Sean Caulfield’s creative research involves the production of artist’s books, prints, drawings and installations that explore the impact of technology on the environment and our bodies. He is interested in creating visual images that blur boundaries between the biological and the technological, the organic and the mechanical, and challenge viewers to consider the implications of this merging. This interest has led him to create prints and print installations that refer to both mechanistic and naturalistic forms in order to explore themes of mutation, metamorphosis and biology/technology dichotomies. The work often references historic scientific illustrations/objects, fictional science and biological forms, while simultaneously suggesting an imagined world of myth or religious cosmology. Images often move between abstraction and representation, so that narratives and associations to the real world are implied but left open-ended and unresolved. The drawings often fluctuate between microscopic and macroscopic readings, on the one hand suggesting veins or capillaries within the interior of a body, and on the other hand large-scale maps depicting river systems. Although the work looks to the past for inspiration, its merging of mechanistic and organic languages is intended to point viewers towards a contemporary context in which advances in technology are rapidly changing our relationship to the natural world, biology and our own bodies. Click below to download the accompanying brochure, with text by Heather Caverhill.

Caulfield’s interest in woodblock relates to its history as one of the earliest forms of printing, and its use in scientific/medical illustrations. In relation to this, he often exhibits the actual woodblocks as sculptural objects together with the prints, in order to create a monumental “book”, reminding viewers of the weight of the scientific knowledge found in this history of the printed image.

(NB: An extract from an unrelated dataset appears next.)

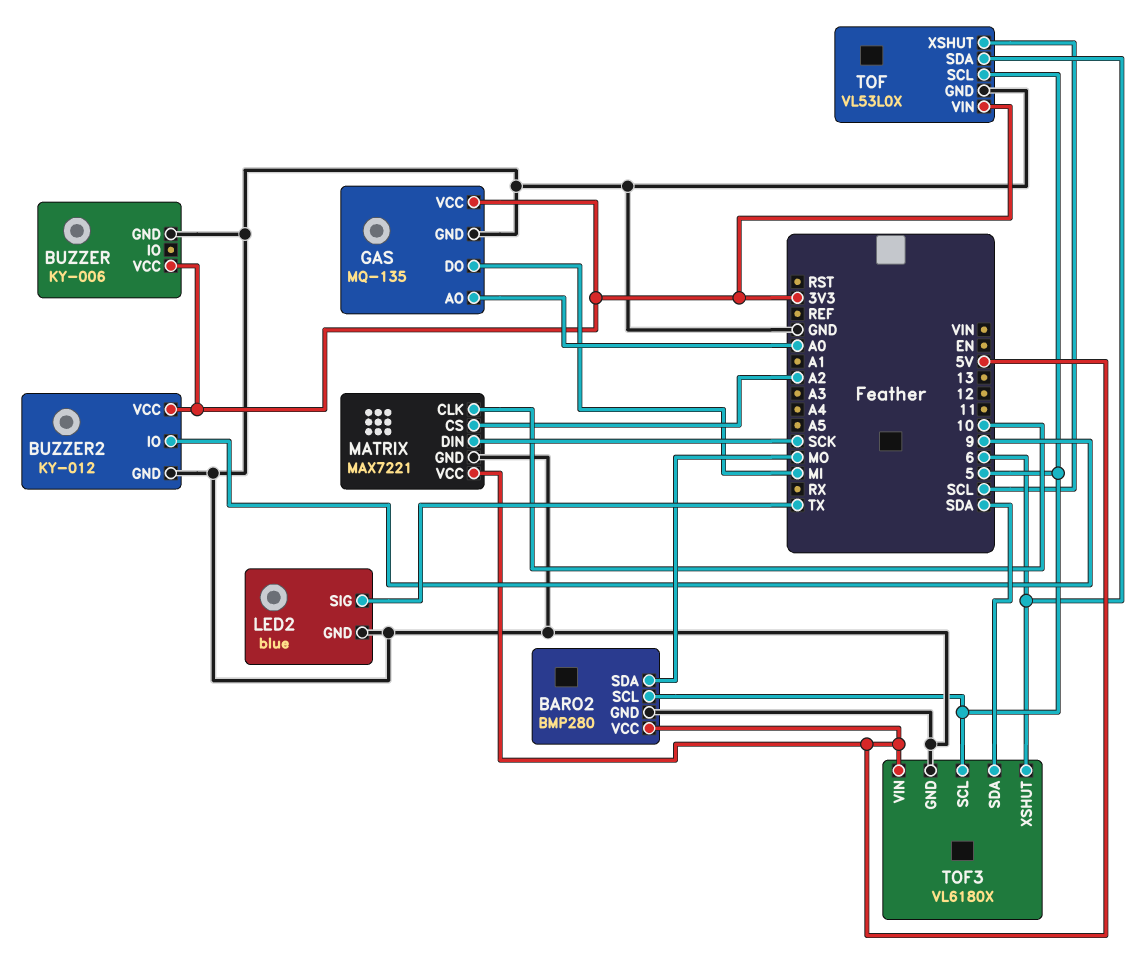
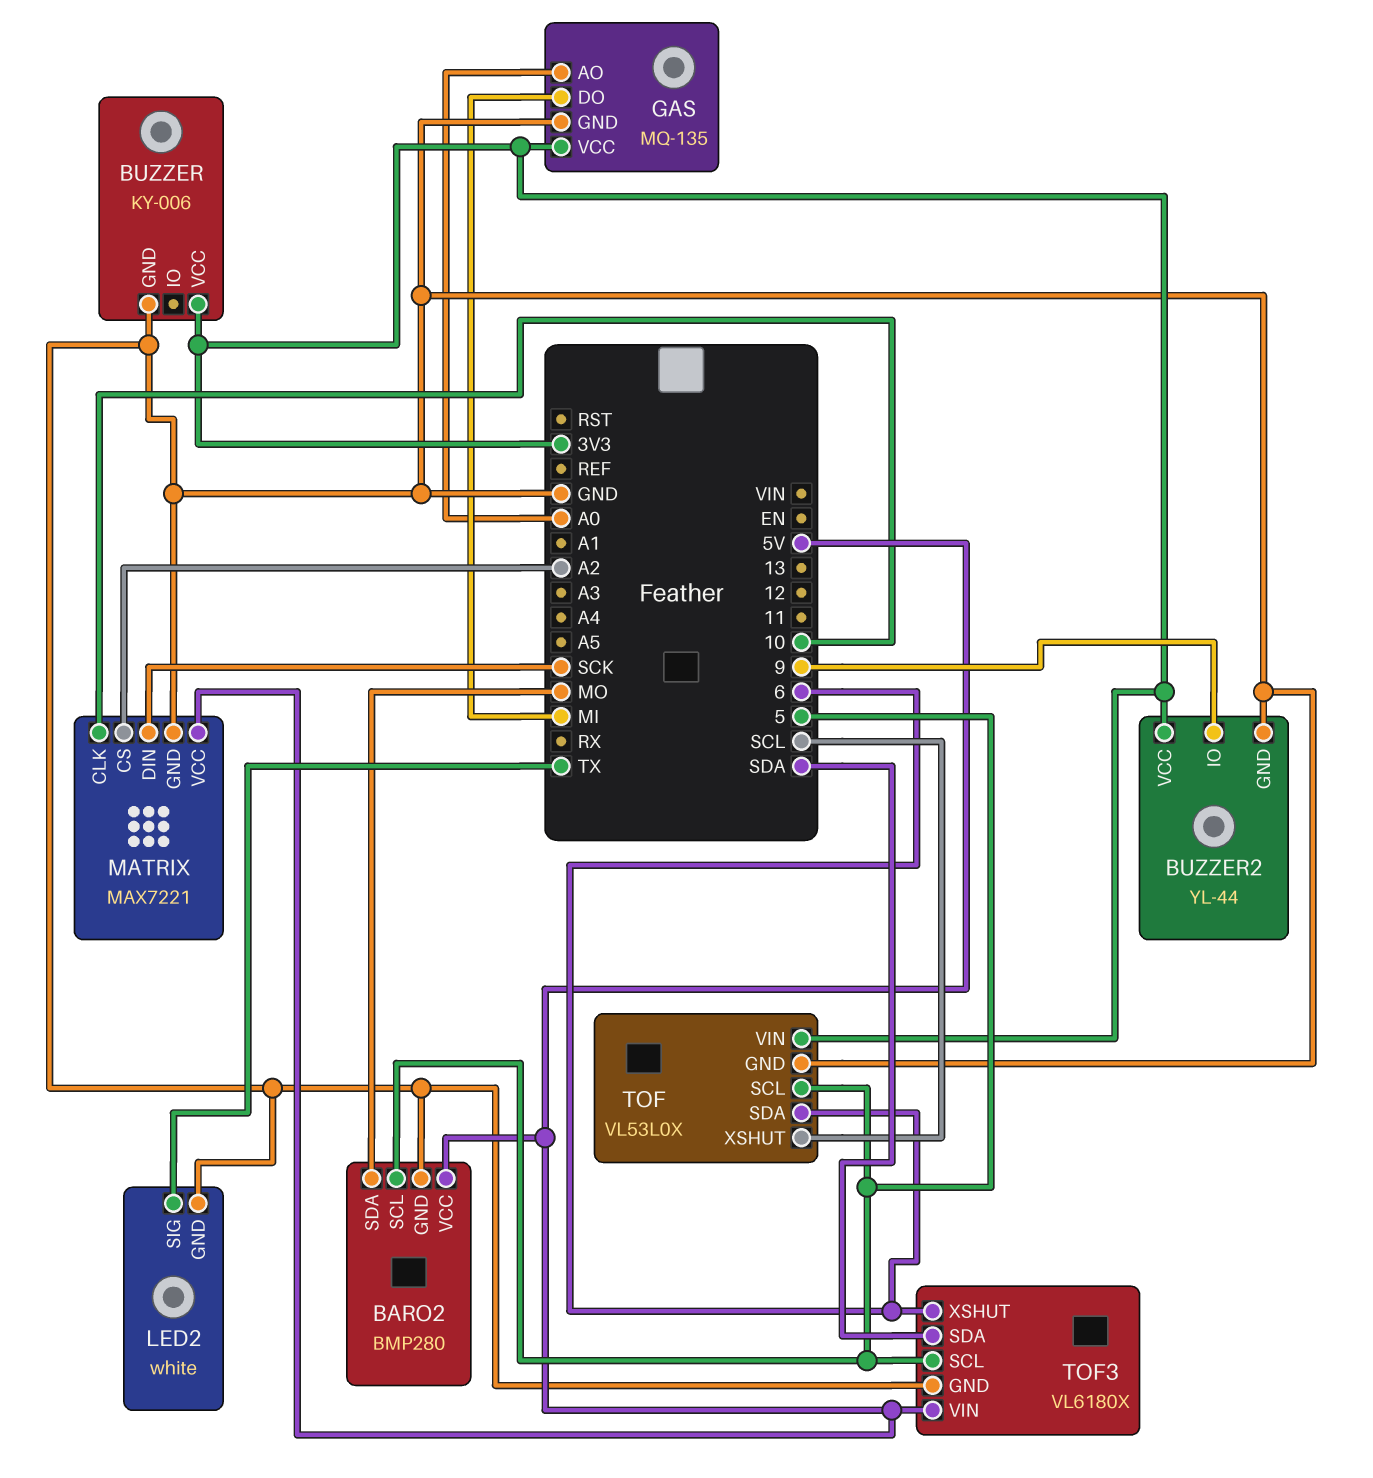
BUZZER2: KY-012 -> YL-44
LED2: blue -> white

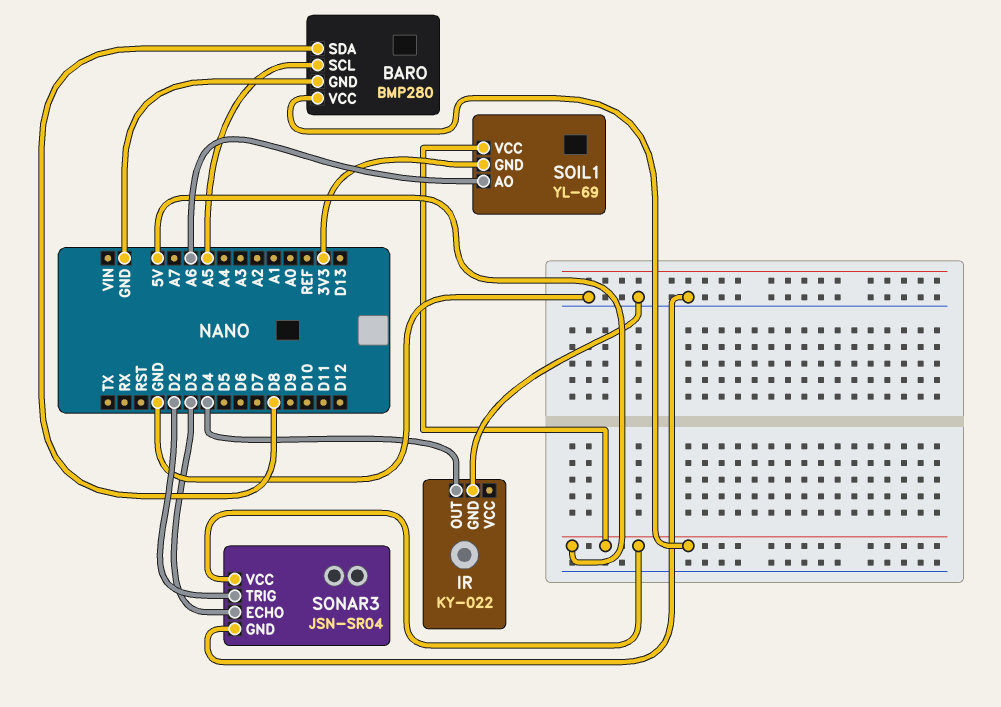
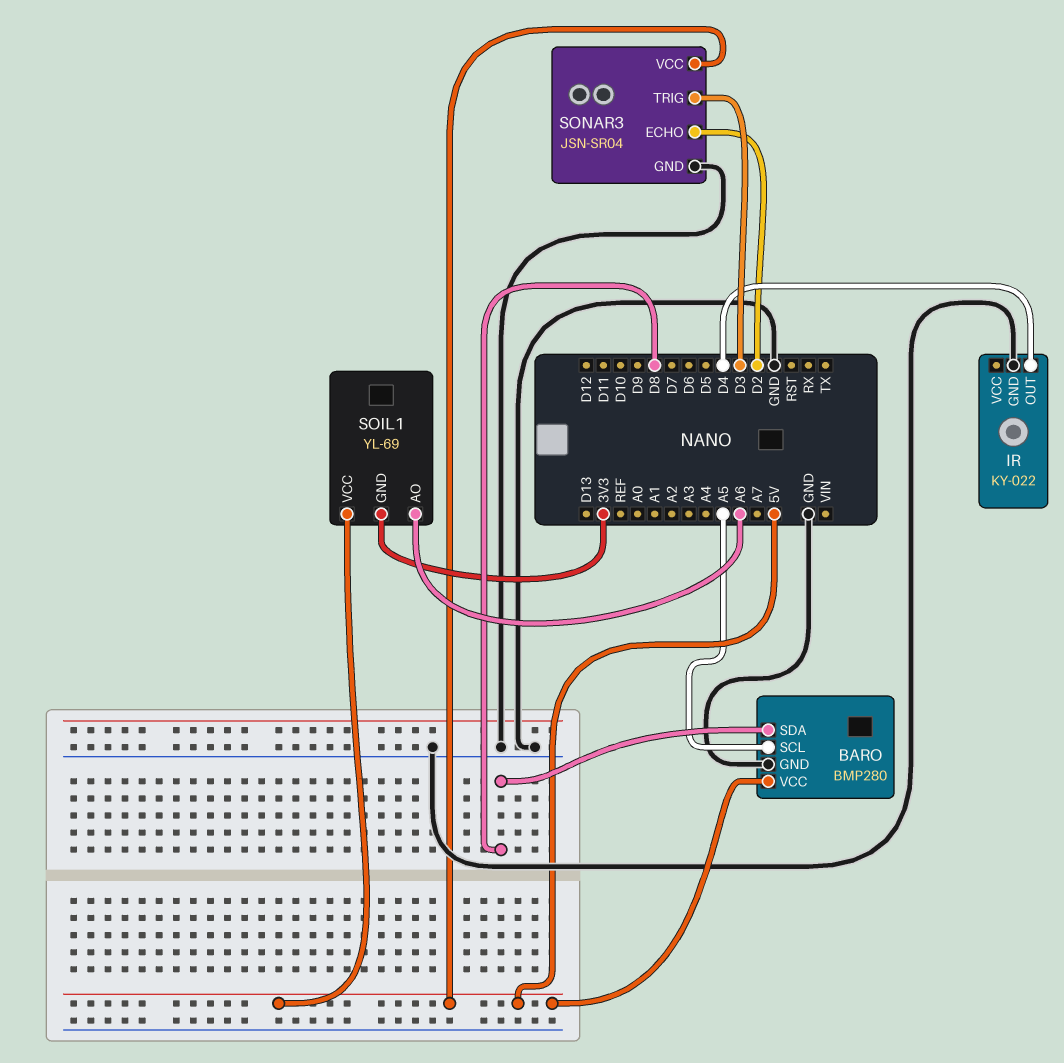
SONAR3 pin ECHO: D3 -> D2
SONAR3 pin TRIG: D2 -> D3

Likewise, he is also interested in exploring the tactile, hand-made quality of the woodblock image, which stands in contrast to current digital printing technology, creating a different lens from which to view our contemporary context. He is also drawn to the formal limitations of woodblock, which generate a unique graphic language that seems ideally suited to exploring contemporary feelings of anxiety and fear associated with current technology.

Sean Caulfield is a Centennial Professor in the Department of Art and Design at the University of Alberta. He has exhibited his prints, drawings and artist’s books extensively throughout Canada, the United States, Europe, and Japan. Recent exhibitions include: Perceptions of Promise, Chelsea Art Museum (New York, NY) / Glenbow Museum (Calgary, AB); The New World, The Centre for Modern and Contemporary Art (Debrecen, Hungary); Imagining Science, Art Gallery of Alberta (Edmonton, AB). Caulfield has received numerous grants and awards for his work including: Triennial Prize at the 2nd Bangkok Triennial International Print and Drawing Exhibition (Bangkok, Thailand); SSHRC Dissemination Grant: Canadian Stem Cell Network Impact Grant; SSHRC Fine Arts Creation Grant; Canada Council Travel Grant; and a Visual Arts Fellowship, Illinois Arts Council. Caulfield’s work is in various public and private collections including: Houghton Library, Harvard University (Cambridge, MA); Fitzwilliam Museum (Cambridge, England); Blanton Museum of Art, University of Texas (Austin, TX).